**What this exercise asks**
1) Please reproduce the stretch of the Kavli Prize notes from "The Kavli Prize" through "their chosen systems.", word for word.
2) Carry on the Kavli Prize notes, starting after their final sentence.

**Excerpt**
2012 Neuroscience Prize Explanatory Notes

The Kavli Prize - Neuroscience

The 2012 Kavli Prize for Neuroscience goes to three neuroscientists, Cornelia Bargmann, Winfried Denk, and Ann M. Graybiel, who have pioneered the study of how sensory signals pass from the point of sensation – whether the eye, the foot or the nose – to the brain, and how decisions are made to respond. Each working on different parts of the brain, and using different techniques and models, they have combined precise neuroanatomy with sophisticated functional studies to gain a rounded understanding of their chosen systems.

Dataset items
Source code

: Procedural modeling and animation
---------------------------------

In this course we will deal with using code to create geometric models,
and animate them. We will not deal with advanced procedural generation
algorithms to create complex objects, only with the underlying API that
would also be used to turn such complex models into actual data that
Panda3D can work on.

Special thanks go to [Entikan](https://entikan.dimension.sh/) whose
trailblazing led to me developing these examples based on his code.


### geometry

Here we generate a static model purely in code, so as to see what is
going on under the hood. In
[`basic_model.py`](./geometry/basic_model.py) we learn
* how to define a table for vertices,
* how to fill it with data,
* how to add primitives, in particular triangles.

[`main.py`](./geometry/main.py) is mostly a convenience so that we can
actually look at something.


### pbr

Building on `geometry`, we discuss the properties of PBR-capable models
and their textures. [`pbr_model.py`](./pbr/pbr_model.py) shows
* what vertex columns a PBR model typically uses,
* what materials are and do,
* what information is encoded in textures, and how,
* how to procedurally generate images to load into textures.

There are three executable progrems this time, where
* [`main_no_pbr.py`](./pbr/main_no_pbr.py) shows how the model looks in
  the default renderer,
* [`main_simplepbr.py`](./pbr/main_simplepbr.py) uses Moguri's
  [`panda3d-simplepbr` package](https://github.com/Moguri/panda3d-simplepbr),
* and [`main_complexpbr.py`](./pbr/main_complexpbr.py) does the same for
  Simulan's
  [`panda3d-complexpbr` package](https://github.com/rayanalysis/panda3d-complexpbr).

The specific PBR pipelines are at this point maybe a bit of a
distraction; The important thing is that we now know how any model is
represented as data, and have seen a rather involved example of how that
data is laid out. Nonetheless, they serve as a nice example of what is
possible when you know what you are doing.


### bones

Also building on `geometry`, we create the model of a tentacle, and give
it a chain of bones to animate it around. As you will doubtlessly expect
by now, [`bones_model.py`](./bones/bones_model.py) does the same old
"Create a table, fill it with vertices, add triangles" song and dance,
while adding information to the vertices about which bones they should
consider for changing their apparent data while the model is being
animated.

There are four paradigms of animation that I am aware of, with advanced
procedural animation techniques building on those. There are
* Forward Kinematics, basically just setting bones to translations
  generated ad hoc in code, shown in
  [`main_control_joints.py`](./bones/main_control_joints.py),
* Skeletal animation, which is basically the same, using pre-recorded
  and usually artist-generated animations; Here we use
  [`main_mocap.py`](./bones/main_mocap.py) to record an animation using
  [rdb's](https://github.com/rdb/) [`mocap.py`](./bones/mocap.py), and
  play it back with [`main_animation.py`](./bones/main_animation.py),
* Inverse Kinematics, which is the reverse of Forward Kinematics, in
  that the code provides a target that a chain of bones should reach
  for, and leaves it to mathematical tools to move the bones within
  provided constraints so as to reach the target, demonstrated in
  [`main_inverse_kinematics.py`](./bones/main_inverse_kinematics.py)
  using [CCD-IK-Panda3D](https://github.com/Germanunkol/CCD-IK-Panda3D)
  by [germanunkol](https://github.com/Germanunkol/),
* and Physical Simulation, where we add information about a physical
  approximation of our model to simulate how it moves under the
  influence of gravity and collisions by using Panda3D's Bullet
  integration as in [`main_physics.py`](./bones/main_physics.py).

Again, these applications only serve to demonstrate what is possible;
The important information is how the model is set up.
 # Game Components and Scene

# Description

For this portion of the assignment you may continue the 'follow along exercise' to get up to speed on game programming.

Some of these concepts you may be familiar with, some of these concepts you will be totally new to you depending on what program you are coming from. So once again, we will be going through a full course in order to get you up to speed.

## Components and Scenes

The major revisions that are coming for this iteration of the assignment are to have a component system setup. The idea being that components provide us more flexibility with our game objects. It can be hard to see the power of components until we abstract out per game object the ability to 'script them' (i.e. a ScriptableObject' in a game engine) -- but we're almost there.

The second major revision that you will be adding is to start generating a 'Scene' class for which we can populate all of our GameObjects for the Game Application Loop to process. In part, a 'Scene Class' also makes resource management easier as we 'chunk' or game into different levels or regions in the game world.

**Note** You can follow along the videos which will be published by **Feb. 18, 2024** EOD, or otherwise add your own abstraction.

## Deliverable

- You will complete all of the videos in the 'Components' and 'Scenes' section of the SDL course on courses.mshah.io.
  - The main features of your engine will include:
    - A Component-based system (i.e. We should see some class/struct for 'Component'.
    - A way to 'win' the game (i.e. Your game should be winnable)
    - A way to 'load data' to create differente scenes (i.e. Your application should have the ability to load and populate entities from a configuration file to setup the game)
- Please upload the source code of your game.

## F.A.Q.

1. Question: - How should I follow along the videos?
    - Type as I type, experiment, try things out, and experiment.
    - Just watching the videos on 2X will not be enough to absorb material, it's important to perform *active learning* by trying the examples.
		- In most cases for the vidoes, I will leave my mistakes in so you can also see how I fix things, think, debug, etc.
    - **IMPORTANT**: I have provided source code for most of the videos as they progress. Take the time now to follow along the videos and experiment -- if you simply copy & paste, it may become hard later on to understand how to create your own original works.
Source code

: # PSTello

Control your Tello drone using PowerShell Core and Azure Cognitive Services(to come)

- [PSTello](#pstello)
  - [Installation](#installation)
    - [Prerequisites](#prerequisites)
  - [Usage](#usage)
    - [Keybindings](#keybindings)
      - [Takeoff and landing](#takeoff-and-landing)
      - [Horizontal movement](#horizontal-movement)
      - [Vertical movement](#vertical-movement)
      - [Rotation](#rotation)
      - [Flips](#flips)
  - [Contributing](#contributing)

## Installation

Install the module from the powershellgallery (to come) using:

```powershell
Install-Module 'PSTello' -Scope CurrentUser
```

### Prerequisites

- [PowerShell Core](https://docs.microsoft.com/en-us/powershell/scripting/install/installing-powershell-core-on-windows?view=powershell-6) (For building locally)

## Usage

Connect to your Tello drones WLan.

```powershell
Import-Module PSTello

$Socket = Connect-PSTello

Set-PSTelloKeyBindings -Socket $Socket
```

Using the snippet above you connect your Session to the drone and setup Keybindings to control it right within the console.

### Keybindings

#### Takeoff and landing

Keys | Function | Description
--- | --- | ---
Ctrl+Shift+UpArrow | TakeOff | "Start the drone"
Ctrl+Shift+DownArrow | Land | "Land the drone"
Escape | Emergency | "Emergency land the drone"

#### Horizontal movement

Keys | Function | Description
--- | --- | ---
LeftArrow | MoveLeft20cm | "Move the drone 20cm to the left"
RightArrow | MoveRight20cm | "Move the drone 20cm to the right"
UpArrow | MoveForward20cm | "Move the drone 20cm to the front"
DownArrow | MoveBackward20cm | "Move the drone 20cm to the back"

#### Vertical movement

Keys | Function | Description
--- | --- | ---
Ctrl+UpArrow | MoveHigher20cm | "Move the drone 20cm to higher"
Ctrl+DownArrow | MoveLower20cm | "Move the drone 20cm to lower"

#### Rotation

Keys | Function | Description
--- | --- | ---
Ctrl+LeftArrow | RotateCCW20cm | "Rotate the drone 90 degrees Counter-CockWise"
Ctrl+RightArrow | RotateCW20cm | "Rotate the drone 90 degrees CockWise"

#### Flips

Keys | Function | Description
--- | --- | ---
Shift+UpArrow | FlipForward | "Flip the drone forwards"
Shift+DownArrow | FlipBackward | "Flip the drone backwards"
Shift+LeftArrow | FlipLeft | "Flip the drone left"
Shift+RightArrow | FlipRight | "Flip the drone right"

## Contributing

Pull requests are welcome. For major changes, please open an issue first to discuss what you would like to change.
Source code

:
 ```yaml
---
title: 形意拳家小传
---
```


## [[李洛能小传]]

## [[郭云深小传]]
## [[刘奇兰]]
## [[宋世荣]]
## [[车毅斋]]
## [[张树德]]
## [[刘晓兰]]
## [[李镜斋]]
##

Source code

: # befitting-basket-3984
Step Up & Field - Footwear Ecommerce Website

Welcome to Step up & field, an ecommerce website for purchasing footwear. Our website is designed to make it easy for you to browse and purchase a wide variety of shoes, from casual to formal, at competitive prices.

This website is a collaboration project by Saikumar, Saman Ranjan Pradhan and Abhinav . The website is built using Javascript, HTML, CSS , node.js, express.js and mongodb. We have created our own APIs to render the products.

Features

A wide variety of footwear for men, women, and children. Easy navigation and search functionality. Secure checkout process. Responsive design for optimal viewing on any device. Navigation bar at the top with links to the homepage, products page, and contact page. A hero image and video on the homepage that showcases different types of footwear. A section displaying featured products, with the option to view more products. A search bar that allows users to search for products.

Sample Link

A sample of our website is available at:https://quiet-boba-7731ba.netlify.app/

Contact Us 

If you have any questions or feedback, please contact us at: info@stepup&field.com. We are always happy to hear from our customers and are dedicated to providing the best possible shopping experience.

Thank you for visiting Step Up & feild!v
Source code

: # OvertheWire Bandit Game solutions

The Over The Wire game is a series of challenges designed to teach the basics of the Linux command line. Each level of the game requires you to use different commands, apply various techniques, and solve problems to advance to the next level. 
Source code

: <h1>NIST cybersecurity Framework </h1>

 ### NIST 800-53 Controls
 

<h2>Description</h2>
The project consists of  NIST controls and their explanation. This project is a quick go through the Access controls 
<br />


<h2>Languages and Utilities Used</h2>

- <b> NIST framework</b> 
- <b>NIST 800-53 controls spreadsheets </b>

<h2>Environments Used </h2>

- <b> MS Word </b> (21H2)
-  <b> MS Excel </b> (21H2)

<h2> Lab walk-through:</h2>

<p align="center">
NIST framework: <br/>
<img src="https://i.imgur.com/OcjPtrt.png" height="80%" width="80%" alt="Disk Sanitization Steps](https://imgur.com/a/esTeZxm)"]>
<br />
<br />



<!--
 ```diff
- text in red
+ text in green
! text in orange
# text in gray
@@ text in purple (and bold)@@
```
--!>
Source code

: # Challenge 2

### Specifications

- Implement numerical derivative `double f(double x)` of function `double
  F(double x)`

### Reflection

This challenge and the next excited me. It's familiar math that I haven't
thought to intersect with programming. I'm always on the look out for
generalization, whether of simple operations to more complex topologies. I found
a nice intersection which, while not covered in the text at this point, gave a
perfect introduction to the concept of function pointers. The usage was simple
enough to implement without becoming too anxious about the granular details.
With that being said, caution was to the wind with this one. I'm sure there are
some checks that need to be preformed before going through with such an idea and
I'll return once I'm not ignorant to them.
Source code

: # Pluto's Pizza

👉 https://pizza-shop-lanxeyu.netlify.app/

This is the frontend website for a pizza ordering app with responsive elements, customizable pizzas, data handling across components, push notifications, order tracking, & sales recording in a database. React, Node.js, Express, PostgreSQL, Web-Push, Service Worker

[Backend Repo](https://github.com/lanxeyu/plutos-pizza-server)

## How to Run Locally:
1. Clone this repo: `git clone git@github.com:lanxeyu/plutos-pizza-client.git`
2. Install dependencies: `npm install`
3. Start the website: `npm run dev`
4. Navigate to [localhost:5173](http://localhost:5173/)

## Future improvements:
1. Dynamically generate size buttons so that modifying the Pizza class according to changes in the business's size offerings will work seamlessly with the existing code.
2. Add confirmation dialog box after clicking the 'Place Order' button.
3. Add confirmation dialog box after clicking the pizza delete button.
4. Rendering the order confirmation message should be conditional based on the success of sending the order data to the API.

**Task-by-task outputs**
1)
The Kavli Prize - Neuroscience

The 2012 Kavli Prize for Neuroscience goes to three neuroscientists, Cornelia Bargmann, Winfried Denk, and Ann M. Graybiel, who have pioneered the study of how sensory signals pass from the point of sensation – whether the eye, the foot or the nose – to the brain, and how decisions are made to respond. Each working on different parts of the brain, and using different techniques and models, they have combined precise neuroanatomy with sophisticated functional studies to gain a rounded understanding of their chosen systems.

2)
Brain IllustrationThe brain’s time-keepers: Neurons in the forebrain and mid-brain fire rhythmically at different time intervals to help us coordinate our movements and behaviour. Credit: Christine Daniloff/ MIT News Office

Using such terms as “pirouette”, “reversal” and “deep omega turns” Cornelia Bargmann, joint winner of the Kavli Prize for Neuroscience 2012, could be writing a review of a dance performance. And in a way, she is. But rather than people, she is describing the movements of tiny transparent worms as they wriggle about in laboratory dishes at the Rockefeller University in New York, where she holds the position of Torsten N. Wiesel Professor. Professor Bargmann has devoted more than two decades to the study of the nematode worm Caenorhabditis elegans (C. elegans) as a model organism for understanding how genes and the environment influence animal behaviour.

A person tasting poisonous leaves or rotten meat may quickly spit out the food on account of its unpleasant taste, and learns from the experience to avoid such food in future. A child putting its hand in hot water will rapidly feel pain and withdraw the hand. But trying to understand the nerve signalling pathways involved is a gargantuan task, given the complexity of the human nervous system, with its billions of neurons and trillions of connections between them.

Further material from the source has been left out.